Mother’s hair was streaked with grey. No longer
did it hang shoulder-length, black and shiny.
“How is it every time we meet, your arms are full of babies? Who is the father of these?”
“You bring a smile to an old woman, and happiness to her heart, you are the son I should have had. Get yourself down here beside me so that I may introduce you to these children, who have yet to know their father.”
“Mother, they have all the years ahead to get to know me, and for me to get to know them. It is you that I am more concerned with, you have aged since last I saw you. We have so few years left.”
“Yuggamush, Ngala, let’s not think too far ahead. We are here now ... let us just live the days as they come to us, and enjoy each for what it gives. What need is there to look too far into the future? You would only worry if you knew of it.”
“As usual you are right, Mother. But before the moment passes, remember this: when we are apart, you are as much in my thoughts, as my wife and children.”
“Thank you, my son. You give me comfort in my old age.”

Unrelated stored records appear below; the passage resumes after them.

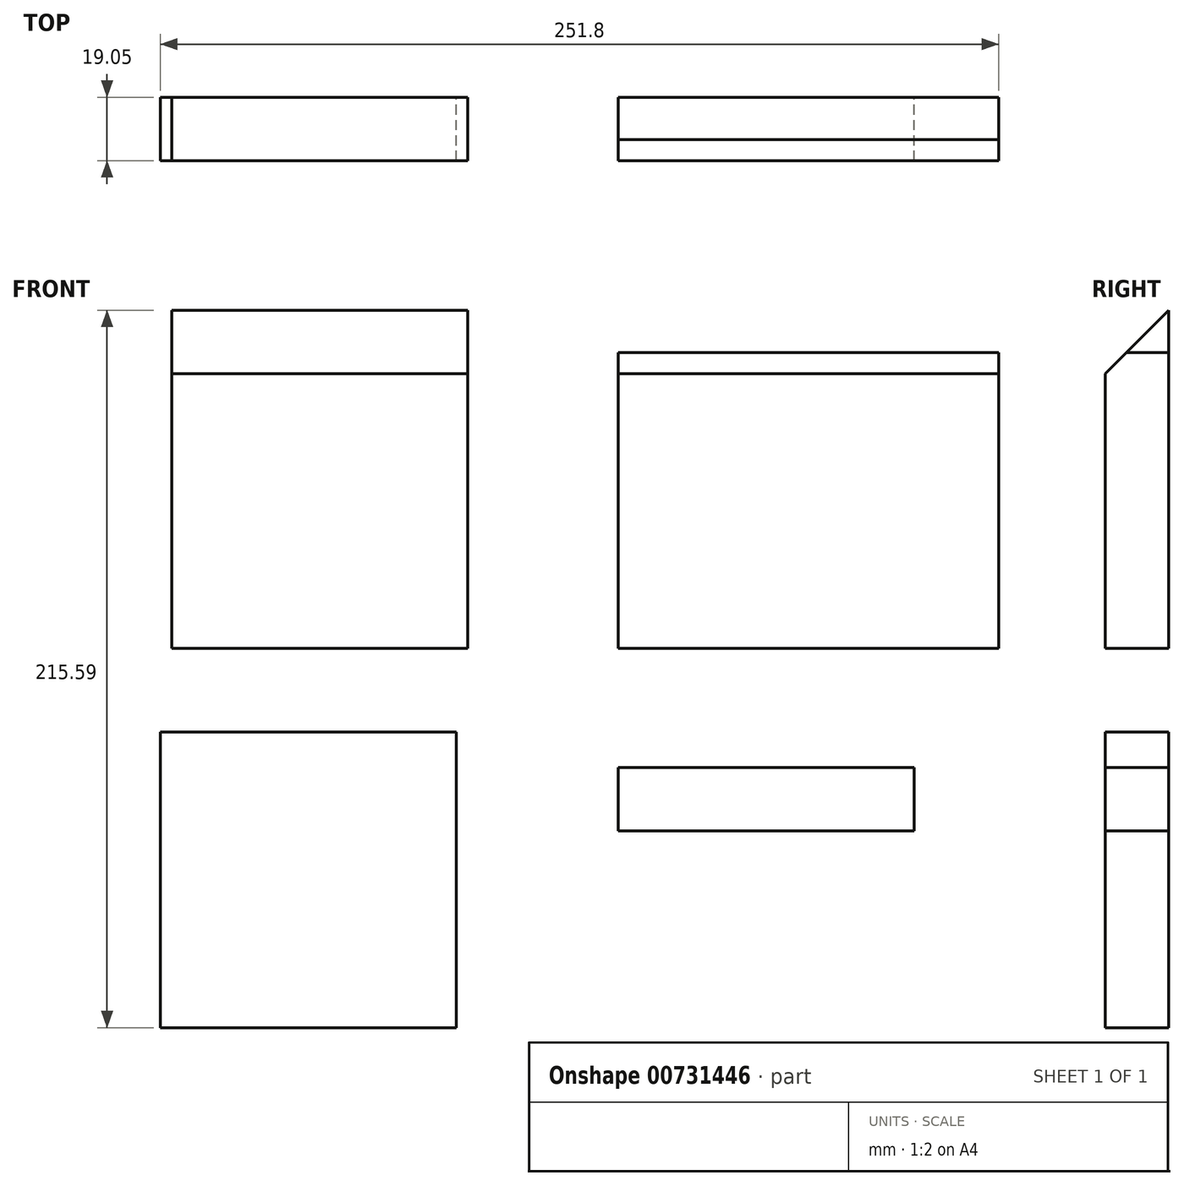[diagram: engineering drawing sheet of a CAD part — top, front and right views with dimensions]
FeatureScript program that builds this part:
annotation { "Feature Type Name" : "Feature", "Feature Type Description" : "" }
export const myFeature = defineFeature(function(context is Context, id is Id, definition is map)
    precondition{}
    {
        {
            var Q0;
            Q0=qCreatedBy(makeId("Front.planeOp"),FACE);
            var sketch = newSketch(context, id + "F0", { "sketchPlane" : qUnion([Q0])});
            skLineSegment(sketch, "E0.bottom", {"start": v(0, 0) * mm, "end": v(114.3, 0) * mm});
            skLineSegment(sketch, "E0.top", {"start": v(0, 88.9) * mm, "end": v(114.3, 88.9) * mm});
            skLineSegment(sketch, "E0.left", {"start": v(0, 0) * mm, "end": v(0, 88.9) * mm});
            skLineSegment(sketch, "E0.right", {"start": v(114.3, 0) * mm, "end": v(114.3, 88.9) * mm});
            skSolve(sketch);
        }
        {
            var Q0;
            Q0=qSketchRegion(id+"F0",true);
            extrude(context, id + "F1", {"entities" : qUnion([Q0]), "depth" : 19.05 * mm, "offsetDistance" : 25.4 * mm});
        }
        {
            var Q0;
            Q0=qCreatedBy(makeId("Front.planeOp"),FACE);
            var sketch = newSketch(context, id + "F2", { "sketchPlane" : qUnion([Q0])});
            skLineSegment(sketch, "E1.bottom", {"start": v(0, -35.79) * mm, "end": v(88.9, -35.79) * mm});
            skLineSegment(sketch, "E1.top", {"start": v(0, -54.84) * mm, "end": v(88.9, -54.84) * mm});
            skLineSegment(sketch, "E1.left", {"start": v(0, -35.79) * mm, "end": v(0, -54.84) * mm});
            skLineSegment(sketch, "E1.right", {"start": v(88.9, -35.79) * mm, "end": v(88.9, -54.84) * mm});
            skSolve(sketch);
        }
        {
            var Q0;
            Q0=qSketchRegion(id+"F2",true);
            extrude(context, id + "F3", {"entities" : qUnion([Q0]), "depth" : 19.05 * mm, "offsetDistance" : 25.4 * mm});
        }
        {
            var Q0;
            Q0=qCreatedBy(makeId("Front.planeOp"),FACE);
            var sketch = newSketch(context, id + "F4", { "sketchPlane" : qUnion([Q0])});
            skLineSegment(sketch, "E2.bottom", {"start": v(-45.16, 0) * mm, "end": v(-134.06, 0) * mm});
            skLineSegment(sketch, "E2.top", {"start": v(-45.16, 101.6) * mm, "end": v(-134.06, 101.6) * mm});
            skLineSegment(sketch, "E2.left", {"start": v(-45.16, 0) * mm, "end": v(-45.16, 101.6) * mm});
            skLineSegment(sketch, "E2.right", {"start": v(-134.06, 0) * mm, "end": v(-134.06, 101.6) * mm});
            skSolve(sketch);
        }
        {
            var Q0;
            Q0=qSketchRegion(id+"F4",true);
            extrude(context, id + "F5", {"entities" : qUnion([Q0]), "depth" : 19.05 * mm, "offsetDistance" : 25.4 * mm});
        }
        {
            var Q0;
            Q0=makeQuery(id+"F5.opExtrude","SWEPT_FACE",FACE,{"disambiguationData":[OSD([sQuery(id+"F4.wireOp",EDGE,"E2.right")])]});
            var sketch = newSketch(context, id + "F6", { "sketchPlane" : qUnion([Q0])});
            skLineSegment(sketch, "E3", {"start": v(0, 101.6) * mm, "end": v(19.05, 82.55) * mm});
            skLineSegment(sketch, "E4", {"start": v(19.05, 82.55) * mm, "end": v(19.05, 101.6) * mm});
            skLineSegment(sketch, "E5", {"start": v(19.05, 101.6) * mm, "end": v(0, 101.6) * mm});
            skSolve(sketch);
        }
        {
            var Q0;
            Q0=qSketchRegion(id+"F6",true);
            extrude(context, id + "F7", {"entities" : qUnion([Q0]), "operationType" : NewBodyOperationType.REMOVE, "endBound" : BoundingType.THROUGH_ALL, "oppositeDirection" : true, "depth" : 25.4 * mm, "offsetDistance" : 25.4 * mm});
        }
        {
            var Q0;
            Q0=qCreatedBy(makeId("Front.planeOp"),FACE);
            var sketch = newSketch(context, id + "F8", { "sketchPlane" : qUnion([Q0])});
            skLineSegment(sketch, "E6.bottom", {"start": v(-137.5, -25.1) * mm, "end": v(-48.6, -25.1) * mm});
            skLineSegment(sketch, "E6.top", {"start": v(-137.5, -114) * mm, "end": v(-48.6, -114) * mm});
            skLineSegment(sketch, "E6.left", {"start": v(-137.5, -25.1) * mm, "end": v(-137.5, -114) * mm});
            skLineSegment(sketch, "E6.right", {"start": v(-48.6, -25.1) * mm, "end": v(-48.6, -114) * mm});
            skSolve(sketch);
        }
        {
            var Q0;
            Q0=qSketchRegion(id+"F8",true);
            extrude(context, id + "F9", {"entities" : qUnion([Q0]), "depth" : 19.05 * mm, "offsetDistance" : 25.4 * mm});
        }
    });
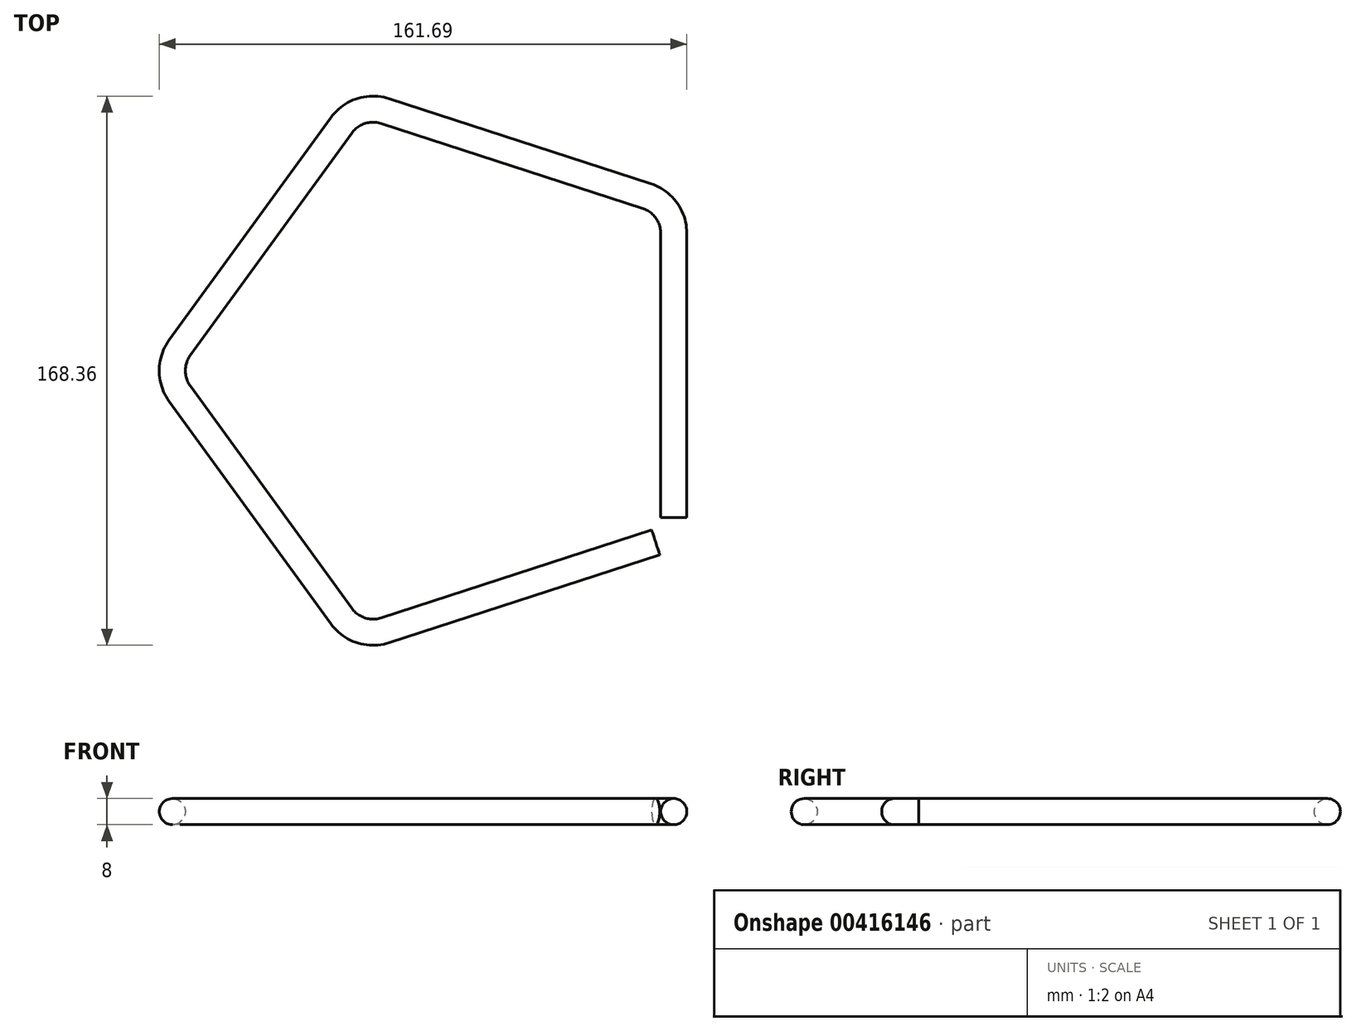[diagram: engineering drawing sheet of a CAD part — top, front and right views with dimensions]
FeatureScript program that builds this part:
annotation { "Feature Type Name" : "Feature", "Feature Type Description" : "" }
export const myFeature = defineFeature(function(context is Context, id is Id, definition is map)
    precondition{}
    {
        {
            var Q0;
            Q0=qCreatedBy(makeId("Top.planeOp"),FACE);
            var sketch = newSketch(context, id + "F0", { "sketchPlane" : qUnion([Q0])});
            skCircle(sketch, "E0.cCircle", {"center": v(0, 0) * mm, "radius": 70 * mm, "construction": true});
            skLineSegment(sketch, "E0.0", {"start": v(70, 42.14) * mm, "end": v(70, -45.05) * mm});
            skLineSegment(sketch, "E0.1", {"start": v(64.47, -52.65) * mm, "end": v(-18.45, -79.6) * mm});
            skLineSegment(sketch, "E0.2", {"start": v(-31.86, -75.24) * mm, "end": v(-81.4, -7.05) * mm});
            skLineSegment(sketch, "E0.3", {"start": v(-81.4, 7.05) * mm, "end": v(-31.86, 75.24) * mm});
            skLineSegment(sketch, "E0.4", {"start": v(-18.45, 79.6) * mm, "end": v(61.7, 53.55) * mm});
            skPoint(sketch, "E0.0.midPoint", {"position": v(70, 0) * mm});
            skPoint(sketch, "E1.visualSharp", {"position": v(-26.74, 82.29) * mm});
            skArc(sketch, "E1.filletArc", {"start": v(-18.45, 79.6) * mm, "mid": v(-25.86, 79.6) * mm, "end": v(-31.86, 75.24) * mm});
            skPoint(sketch, "E2.visualSharp", {"position": v(70, 50.86) * mm});
            skArc(sketch, "E2.filletArc", {"start": v(70, 42.14) * mm, "mid": v(67.7, 49.2) * mm, "end": v(61.7, 53.55) * mm});
            skPoint(sketch, "E3.visualSharp", {"position": v(70, -50.86) * mm});
            skPoint(sketch, "E4.visualSharp", {"position": v(-26.74, -82.29) * mm});
            skArc(sketch, "E4.filletArc", {"start": v(-31.86, -75.24) * mm, "mid": v(-25.86, -79.6) * mm, "end": v(-18.45, -79.6) * mm});
            skPoint(sketch, "E5.visualSharp", {"position": v(-86.52, 0) * mm});
            skArc(sketch, "E5.filletArc", {"start": v(-81.4, 7.05) * mm, "mid": v(-83.7, 0) * mm, "end": v(-81.4, -7.05) * mm});
            skSolve(sketch);
        }
        {
            var Q0;
            Q0=qCreatedBy(makeId("Front.planeOp"),FACE);
            var sketch = newSketch(context, id + "F1", { "sketchPlane" : qUnion([Q0])});
            skCircle(sketch, "E6", {"center": v(70, 0) * mm, "radius": 4 * mm});
            skSolve(sketch);
        }
        {
            var Q0;
            Q0=makeQuery(id+"F1.imprint","IMPRINT",FACE,{"disambiguationData":[TD([[makeQuery(id+"F1.imprint","IMPRINT",EDGE,{"derivedFrom":sQuery(id+"F1.wireOp",EDGE,"E6")}),1.0]])]});
            var Q1;
            Q1 = qConstructionFilter(qBodyType(qCreatedBy(id + "F0" ,EDGE), BodyType.WIRE), ConstructionObject.NO);
            sweep(context, id + "F2", {"profiles" : qUnion([Q0]), "path" : qUnion([Q1])});
        }
    });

“Now, who is this little monster with shiny eyes that searches the world for the voice it hears? Sweet bountiful heavens ... there are not two, but three! Now I begin to understand.”
“Understand what my husband?” Imagen had come to stand beside him.
“A great deal ... answers to the questions that kept me awake for many, many nights. Imagen, you can’t go on having babies. This last lot must have nearly killed you.”
“This last lot, as you put it, very nearly did,” Mother told him. “But it also overcame the problem of ever having children again. The fact is, son that she can’t have any more, even if she wanted to. I barely saved her life.”
“Then I have more than my own life to thank you for. And there is no way to repay you.”
“Yes there is, my son. Season by season I grow weaker. I am slowing down, soon I will have to stop, and one day I will have to take the walk of the aged.”